Better late than never: Anisodontea ‘El Rayo’

Anisodontea are one of those plants that gardeners love but must drive botanists to distraction – or at least keep them in work. They seem to be one of those genera that cause confusion. They have always been valued by those who know them, on the borderline of hardiness but remarkable for their long flowering season and intricate flowers.
With no great certainty as to name, Anisodontea capensis is a plant I have grown, now and then, for decades. I first met it when a student at Kew where it was used for summer bedding. Stiffly upright and always studded with pretty, button-like flowers of a slightly hard-to-love salmon pink, I have always treated it as a tender plant. I always valued it despite it having a rather constipated look.
It sometimes appears in garden centres but the last few years has seen the availability of a new kid on the block, ‘El Rayo’. Universally admired and getting a lot of coverage, including from Jimi Blake of Hunting Brook Gardens, it is the thing to have in your garden. Among its many merits is the ability to bloom all year round, or so the story goes.
I can’t discover where this plant comes from but it is a looser, more pleasant, plant than ‘capensis’ with larger blooms that have a more open shape but still very obviously like miniature hibiscus, something that adds to their charm. The petals are silky and the colour crisp and bright. What is not to love?
It is said to be hardy to -5c but I am rather unsure about whether it would survive here. Winter is more than just temperature and I am sure that moist soil and storms would do as much harm as cold itself. I am afraid that I am past the days when I would plant something tender outside and be satisfied that it just ‘survived’. If a plant looks unhappy all winter and just about recovers by October, just to be thwarted again it depresses me. I would rather keep it in a pot and give it the conditions it needs. But ‘El Rayo’ might ‘do’ if cut back in spring to remove the tattered growth. I will know more when I have taken cutting and can experiment. My plant was acquired in autumn and has been in the cold greenhouse over winter where it has done as expected and bloomed all winter.

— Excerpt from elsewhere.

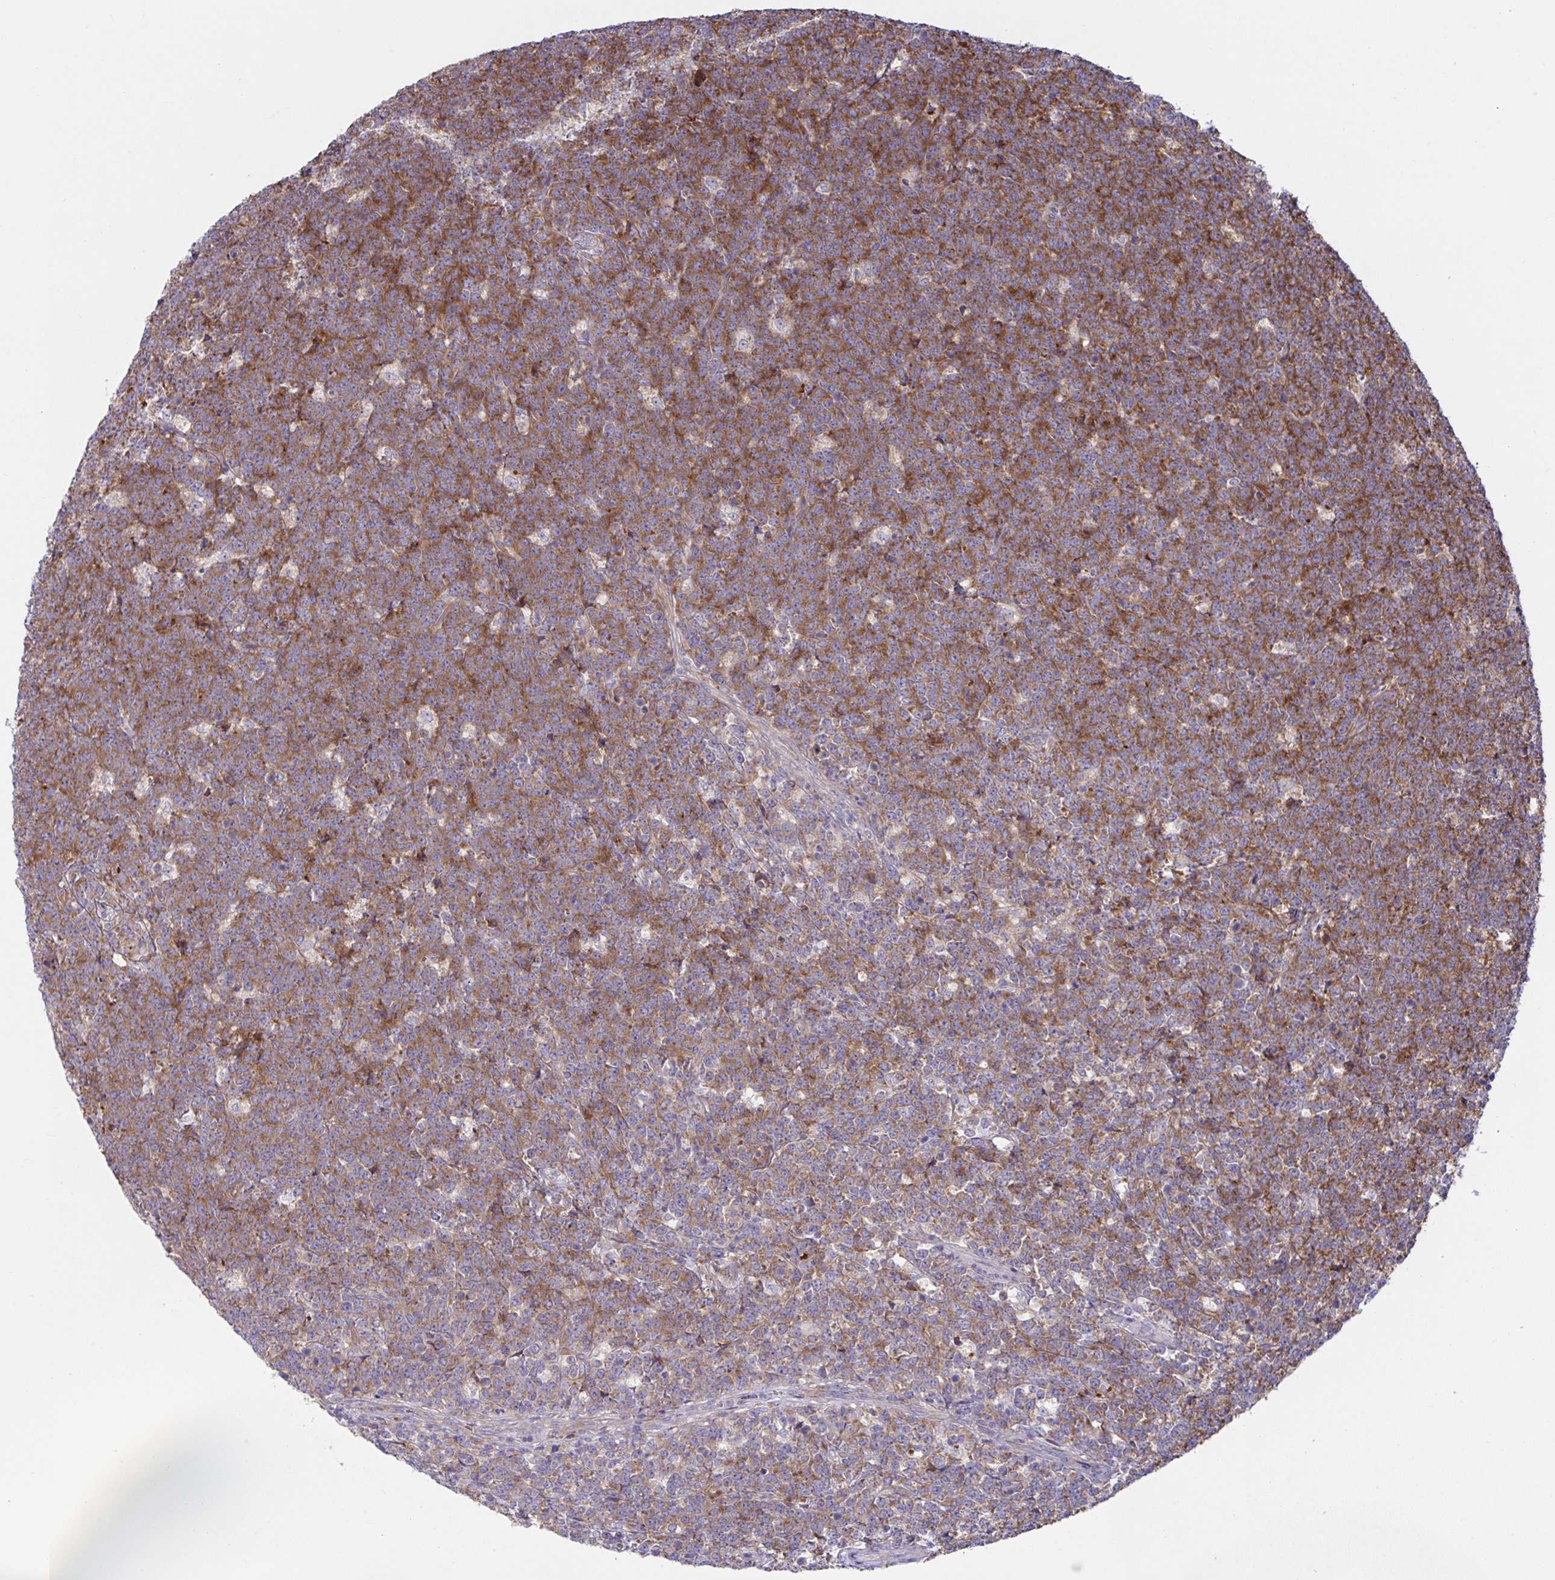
{"staining": {"intensity": "strong", "quantity": ">75%", "location": "cytoplasmic/membranous"}, "tissue": "lymphoma", "cell_type": "Tumor cells", "image_type": "cancer", "snomed": [{"axis": "morphology", "description": "Malignant lymphoma, non-Hodgkin's type, High grade"}, {"axis": "topography", "description": "Small intestine"}, {"axis": "topography", "description": "Colon"}], "caption": "Protein staining of malignant lymphoma, non-Hodgkin's type (high-grade) tissue displays strong cytoplasmic/membranous expression in about >75% of tumor cells. The protein is shown in brown color, while the nuclei are stained blue.", "gene": "FAU", "patient": {"sex": "male", "age": 8}}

Anisodontea are plants from South Africa and the Eastern Cape, usually from winter-rainfall areas which explains the year-round growth. ‘El Rayo’ can grow to 1.5m high, attaining that in a single season and is not long-lived, like many shrubby malvaceous plants, but is easily raised from cuttings. The lobed leaves are greyish and attractive. A quick internet search reveals that there are other cultivars doing the rounds under various species (‘Cristal Rose’, ‘Miss Pinky’,’Lady in Pink’, ‘Donna’, ‘Merimbe’, ‘Slightly Strawberry’, ‘Priscilla Pink’, ‘Elegans Rose’, ‘Elegant Lady’) so I don’t think ‘El Rayo’ is the last we will see of anisodontea in the future. I have another that was labelled simply ‘Large Pink’ but may be ‘Elegans Rose’ which may be the same as ‘Donna’. Just to add to the confusion, ‘El Rayo’ is also listed as ‘El Royo’.
For now I will treat my plants as tender and keep them inside till late spring. How they are then treated will depend on how many cuttings I get to root.
A hotter and better drained situation has suited it more here. It a wetter spot it showed and inclination to dying back. In both conditions it is inclined to sucker gently which is a good way to recover from die-back, I suppose. Timing of pruning might be important. In growth, April or so, seems best. It is enjoying its time in the limelight, the fashion shrub of recent years which one simply must have!
I didn’t expect it to sucker. I would expect a late spring prune to be best, rather like the shrubby lavateras that had their days in the spotlight a while ago buy seem to have fallen from fashion. Anisodontea must be a perfect garden centre plant – saleable for months, quick to grow and likely to need replacing in cold areas.
Yes, an April prune seems to work best.
The fashionability was what I found to be unappealing about the species, although not the cultivar, while it was so overly common during the 1990s. That was likely prior to the development of some cultivars. If I remember correctly, the most common sort was only known by its species name then. I find it to be more appealing now that it is less common. It performs very well through the warm and dry summers of the Santa Clara Valley, but also performs about as well on the coast, although it develops distinct personalities in response to the climates in which it grows. Frost is no problem here, but fast growth during warm weather may shorten its life span, since it performs well for only a few years.
Likewise here, it can put on great growth spurts.
Yes, it can get quite vertical when it wants to.